Esse espaço também fortaleceu uma dimensão que sempre esteve presente em nossa trajetória: a formação de novos artistas. Compartilhar processos nunca foi uma atividade paralela ao nosso trabalho, mas parte da própria pesquisa. Ao longo desses anos realizamos cursos, oficinas e laboratórios em universidades, festivais, escolas, CRAS, CREAS e diversos projetos sociais. Iniciativas como Reciclar Brincando e as oficinas de construção de bonecos aproximaram crianças, adolescentes e adultos do teatro de animação, mostrando que materiais simples e objetos descartados podem se transformar em ferramentas de imaginação, expressão e pertencimento.

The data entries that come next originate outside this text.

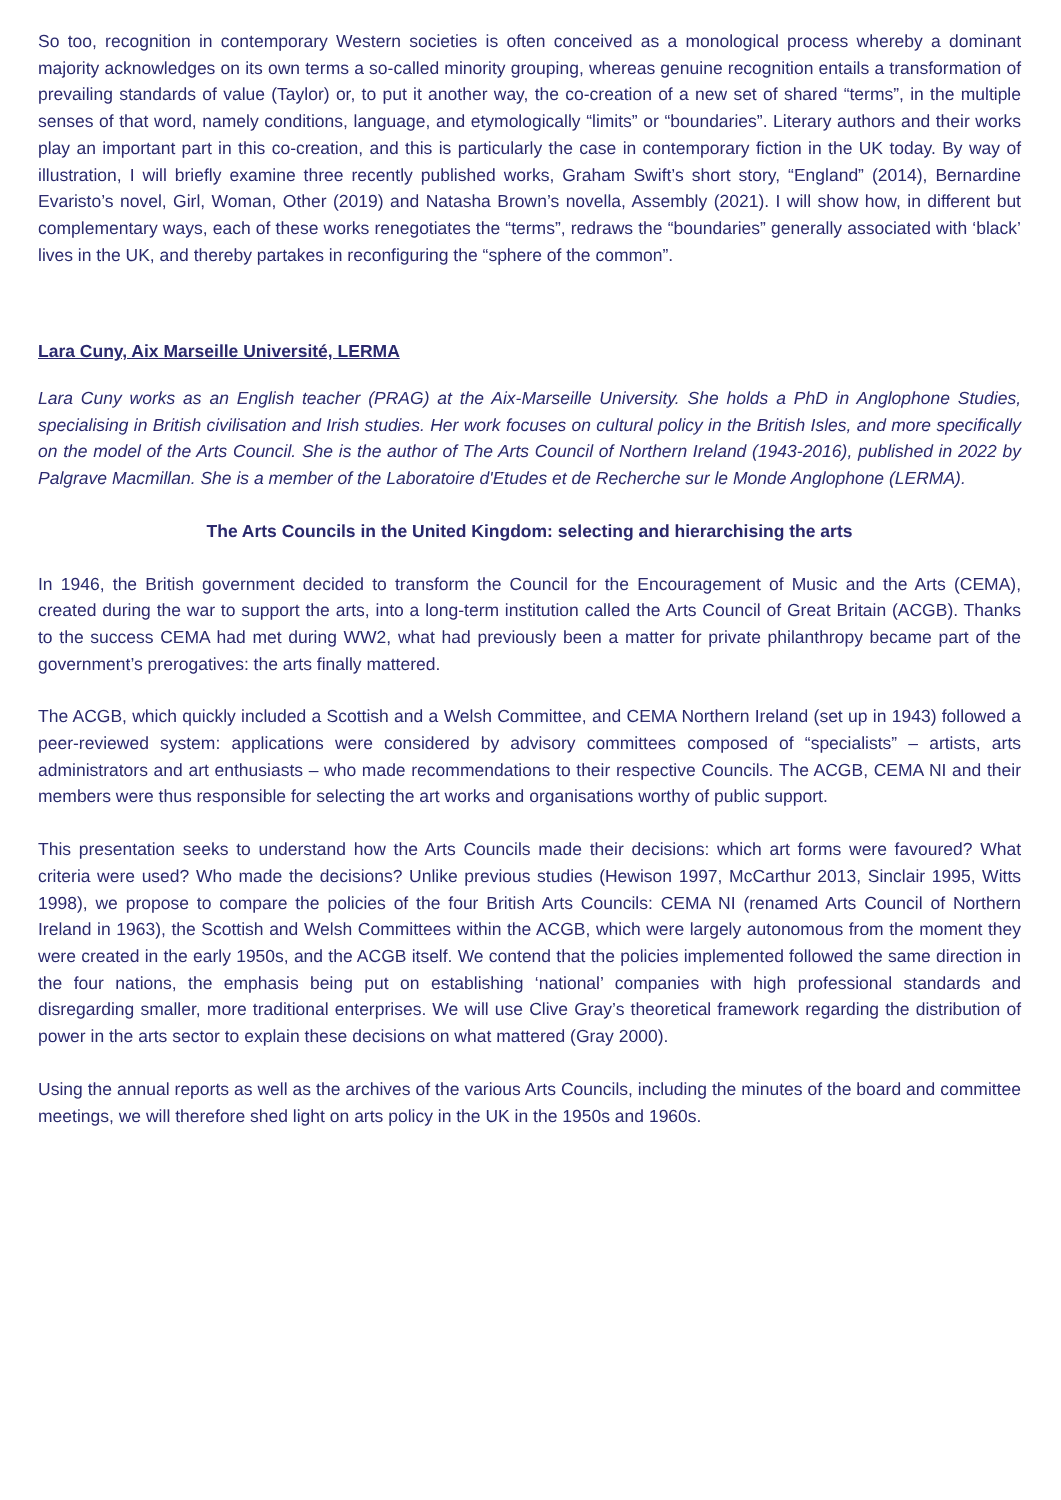So too, recognition in contemporary Western societies is often conceived as a monological process whereby a dominant majority acknowledges on its own terms a so-called minority grouping, whereas genuine recognition entails a transformation of prevailing standards of value (Taylor) or, to put it another way, the co-creation of a new set of shared “terms”, in the multiple senses of that word, namely conditions, language, and etymologically “limits” or “boundaries”. Literary authors and their works play an important part in this co-creation, and this is particularly the case in contemporary fiction in the UK today. By way of illustration, I will briefly examine three recently published works, Graham Swift’s short story, “England” (2014), Bernardine Evaristo’s novel, Girl, Woman, Other (2019) and Natasha Brown’s novella, Assembly (2021). I will show how, in different but complementary ways, each of these works renegotiates the “terms”, redraws the “boundaries” generally associated with ‘black’ lives in the UK, and thereby partakes in reconfiguring the “sphere of the common”.
Lara Cuny, Aix Marseille Université, LERMA
Lara Cuny works as an English teacher (PRAG) at the Aix-Marseille University. She holds a PhD in Anglophone Studies, specialising in British civilisation and Irish studies. Her work focuses on cultural policy in the British Isles, and more specifically on the model of the Arts Council. She is the author of The Arts Council of Northern Ireland (1943-2016), published in 2022 by Palgrave Macmillan. She is a member of the Laboratoire d'Etudes et de Recherche sur le Monde Anglophone (LERMA).
The Arts Councils in the United Kingdom: selecting and hierarchising the arts
In 1946, the British government decided to transform the Council for the Encouragement of Music and the Arts (CEMA), created during the war to support the arts, into a long-term institution called the Arts Council of Great Britain (ACGB). Thanks to the success CEMA had met during WW2, what had previously been a matter for private philanthropy became part of the government’s prerogatives: the arts finally mattered.
The ACGB, which quickly included a Scottish and a Welsh Committee, and CEMA Northern Ireland (set up in 1943) followed a peer-reviewed system: applications were considered by advisory committees composed of “specialists” – artists, arts administrators and art enthusiasts – who made recommendations to their respective Councils. The ACGB, CEMA NI and their members were thus responsible for selecting the art works and organisations worthy of public support.
This presentation seeks to understand how the Arts Councils made their decisions: which art forms were favoured? What criteria were used? Who made the decisions? Unlike previous studies (Hewison 1997, McCarthur 2013, Sinclair 1995, Witts 1998), we propose to compare the policies of the four British Arts Councils: CEMA NI (renamed Arts Council of Northern Ireland in 1963), the Scottish and Welsh Committees within the ACGB, which were largely autonomous from the moment they were created in the early 1950s, and the ACGB itself. We contend that the policies implemented followed the same direction in the four nations, the emphasis being put on establishing ‘national’ companies with high professional standards and disregarding smaller, more traditional enterprises. We will use Clive Gray’s theoretical framework regarding the distribution of power in the arts sector to explain these decisions on what mattered (Gray 2000).
Using the annual reports as well as the archives of the various Arts Councils, including the minutes of the board and committee meetings, we will therefore shed light on arts policy in the UK in the 1950s and 1960s.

Fotos: Arquivo do Spectrolab - 2016-2025


Talvez o que mais nos emocione ao olhar para essa década seja perceber que nenhum espetáculo termina quando as cortinas se fecham. Cada criação continua vivendo dentro da próxima. Maiêutica abriu caminhos para Agostino Peixe Grande. Agostino fortaleceu nossa aproximação com as narrativas amazônicas. Resí(duo) nos ensinou a olhar para aquilo que descartamos. Jantar nasceu justamente desse acúmulo de experiências, encontros e perguntas.


Celebrar dez anos não significa concluir uma história. Significa reconhecer tudo o que foi construído até aqui para seguir investigando. Continuamos movidos pela mesma curiosidade que deu origem ao coletivo: descobrir novas formas de dar vida à matéria, criar imagens que permaneçam na memória e construir um teatro capaz de atravessar fronteiras sem perder suas raízes.


Ainda existem muitos bonecos por construir, muitas máscaras esperando para ganhar um rosto, muitos objetos escondendo histórias e muitos encontros por acontecer. Se os primeiros dez anos foram um laboratório de descobertas, temos a sensação de que estamos apenas começando.